Dowodzący wówczas centrum Stanisław Pietrow postanowił nie dać wiary systemowi. Pracował przy nim od początku i wiedział, że od uruchomienia system co i raz doznawał usterek. Poza tym Pietrow uznał, że nieprawdopodobne jest, aby Amerykanie atakowali tylko pięcioma rakietami. Sygnału o rzekomym ataku nie przekazał więc dalej, łamiąc w ten sposób rozkazy, za co w konsekwencji został odsunięty od służby.
Jak się później okazało, Pietrow miał rację. Jeden z satelitów wziął promienie słoneczne odbite przez chmury nad USA za silniki startujących rakiet. Gdyby na Kreml popłynęła informacja o nadlatujących amerykańskich pociskach, radzieckie przywództwo miałoby maksymalnie kilkanaście minut na podjęcie decyzji o ewentualnym odwecie. W ówczesnej bardzo napiętej sytuacji międzynarodowej mogłoby nakazać wystrzelenie rakiet nakierowanych na Stany Zjednoczone.
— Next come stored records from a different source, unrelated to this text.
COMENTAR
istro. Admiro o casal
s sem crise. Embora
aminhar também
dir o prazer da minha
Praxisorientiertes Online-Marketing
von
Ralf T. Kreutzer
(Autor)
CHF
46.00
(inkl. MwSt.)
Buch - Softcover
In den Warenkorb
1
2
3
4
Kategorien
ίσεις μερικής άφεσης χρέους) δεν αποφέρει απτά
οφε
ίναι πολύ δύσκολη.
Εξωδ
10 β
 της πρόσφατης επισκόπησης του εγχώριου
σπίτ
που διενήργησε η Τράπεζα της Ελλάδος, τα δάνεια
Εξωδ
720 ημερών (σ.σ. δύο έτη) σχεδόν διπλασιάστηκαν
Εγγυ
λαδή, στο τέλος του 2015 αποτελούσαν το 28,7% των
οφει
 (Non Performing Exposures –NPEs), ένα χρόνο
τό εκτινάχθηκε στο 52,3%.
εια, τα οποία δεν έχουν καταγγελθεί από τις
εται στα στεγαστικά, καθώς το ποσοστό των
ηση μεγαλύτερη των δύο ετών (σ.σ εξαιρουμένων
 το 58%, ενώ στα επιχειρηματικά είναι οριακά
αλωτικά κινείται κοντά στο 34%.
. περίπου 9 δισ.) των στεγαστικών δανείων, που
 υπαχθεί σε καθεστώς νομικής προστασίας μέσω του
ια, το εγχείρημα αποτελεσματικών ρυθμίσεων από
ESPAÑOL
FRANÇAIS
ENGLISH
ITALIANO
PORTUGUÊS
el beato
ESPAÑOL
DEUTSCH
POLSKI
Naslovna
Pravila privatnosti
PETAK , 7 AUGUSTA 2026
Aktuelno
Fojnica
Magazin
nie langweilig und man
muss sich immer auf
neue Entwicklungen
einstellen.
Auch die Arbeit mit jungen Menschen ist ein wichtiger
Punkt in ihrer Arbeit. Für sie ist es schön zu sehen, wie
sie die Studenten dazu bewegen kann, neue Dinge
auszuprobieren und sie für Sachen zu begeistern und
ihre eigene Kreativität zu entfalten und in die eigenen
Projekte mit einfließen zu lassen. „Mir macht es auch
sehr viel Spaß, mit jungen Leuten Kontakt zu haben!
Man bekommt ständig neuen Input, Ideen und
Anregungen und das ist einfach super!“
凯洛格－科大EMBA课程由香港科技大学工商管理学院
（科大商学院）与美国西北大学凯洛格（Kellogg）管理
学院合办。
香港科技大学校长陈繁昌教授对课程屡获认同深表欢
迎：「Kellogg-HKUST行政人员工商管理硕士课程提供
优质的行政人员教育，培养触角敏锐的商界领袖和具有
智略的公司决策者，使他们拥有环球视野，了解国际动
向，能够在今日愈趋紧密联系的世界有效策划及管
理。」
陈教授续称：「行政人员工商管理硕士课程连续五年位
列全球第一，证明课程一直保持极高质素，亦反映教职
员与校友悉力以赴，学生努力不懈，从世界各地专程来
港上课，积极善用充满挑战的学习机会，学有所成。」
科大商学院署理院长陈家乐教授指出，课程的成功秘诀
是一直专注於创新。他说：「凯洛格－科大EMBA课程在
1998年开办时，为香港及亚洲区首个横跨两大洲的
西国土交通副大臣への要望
Po latach uznany bohaterem
Całe zdarzenie utrzymywano w tajemnicy jeszcze długo po upadku Związku Radzieckiego, aż do 1998 roku. Wtedy to Stanisława Pietrowa uznano za bohatera. Otrzymał także kilka nagród międzynarodowych za wkład na rzecz pokoju, między innymi w 2006 roku od ONZ.